Textauszug -
--- --- ---
Ökologische und soziale Verantwortung haben sich zu einer wirtschaftlichen Notwendigkeit entwickelt. Gemäss einer von KPMG durchgeführten Studie (siehe Box «Nachhaltigkeitsbericht für die Reputation») betont fast die Hälfte der Vertreter der 250 grössten Unternehmen weltweit, dass sich ihre Bemühungen um nachhaltiges Wirtschaften auch finanziell auszahlen, beispielsweise durch das bessere Markenimage, welches den Umsatz und Aktienkurs positiv beeinflusst. Weiter erwähnen die Befragten, dass die Nachhaltigkeitsberichterstattung Innovationen vorantreibt und den Lernprozess im Unternehmen fördert.
Dabei ist das Thema keineswegs neu. Bereits 1970 äusserte sich Milton Friedman in seinem Artikel «The Social Responsibility of Business is to Increase its Profits» im New York Times Magazine überaus kritisch zum Thema. Eine Kernaussage seines Beitrags lautete: «There is one and only one social responsibility of business – to use its resources and engage in activities designed to increase its profits so long as it stays within the rules of the game, which is to say, engages in open and free competition without deception or fraud.»
--- --- ---
Aufgaben -
A: Schreiben Sie aus dem Text über unternehmerische Verantwortung den Abschnitt ab, der mit den Worten „Ökologische und soziale“ beginnt und nach „im Unternehmen fördert.“ endet.
B: Schreiben Sie den Text über unternehmerische Verantwortung im Anschluss an seinen letzten Satz weiter.
--- --- ---
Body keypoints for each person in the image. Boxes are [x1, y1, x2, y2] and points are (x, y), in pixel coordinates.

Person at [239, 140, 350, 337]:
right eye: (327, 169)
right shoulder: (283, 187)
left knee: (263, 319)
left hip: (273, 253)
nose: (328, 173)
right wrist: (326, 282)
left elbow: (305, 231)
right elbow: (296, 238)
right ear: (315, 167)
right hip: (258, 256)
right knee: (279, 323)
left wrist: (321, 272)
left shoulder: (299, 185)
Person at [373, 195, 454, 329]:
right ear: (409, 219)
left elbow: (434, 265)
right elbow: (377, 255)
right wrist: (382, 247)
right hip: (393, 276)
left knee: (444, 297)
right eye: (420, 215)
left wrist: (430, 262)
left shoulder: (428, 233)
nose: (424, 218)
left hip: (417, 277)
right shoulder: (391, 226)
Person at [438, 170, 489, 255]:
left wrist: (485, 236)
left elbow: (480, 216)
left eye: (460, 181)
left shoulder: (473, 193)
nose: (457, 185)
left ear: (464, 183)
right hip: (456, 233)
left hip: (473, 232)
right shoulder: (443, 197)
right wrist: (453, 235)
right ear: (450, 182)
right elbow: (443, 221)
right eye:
--- --- ---
Lösungen -
A:
Ökologische und soziale Verantwortung haben sich zu einer wirtschaftlichen Notwendigkeit entwickelt. Gemäss einer von KPMG durchgeführten Studie (siehe Box «Nachhaltigkeitsbericht für die Reputation») betont fast die Hälfte der Vertreter der 250 grössten Unternehmen weltweit, dass sich ihre Bemühungen um nachhaltiges Wirtschaften auch finanziell auszahlen, beispielsweise durch das bessere Markenimage, welches den Umsatz und Aktienkurs positiv beeinflusst. Weiter erwähnen die Befragten, dass die Nachhaltigkeitsberichterstattung Innovationen vorantreibt und den Lernprozess im Unternehmen fördert.

B:
Diese strikte Ablehnung der ökologischen und sozialen Verantwortung von Unternehmen gehört wohl zwischenzeitlich der Vergangenheit an. Kritische Stimmen in Bezug auf die Ausgestaltung dieser Verantwortung in Unternehmen sind jedoch keineswegs verstummt. Heute stammt diese Kritik beispielsweise von NGOs, die Unternehmen, welche einen Nachhaltigkeitsbericht veröffentlichen, «Greenwashing» vorwerfen.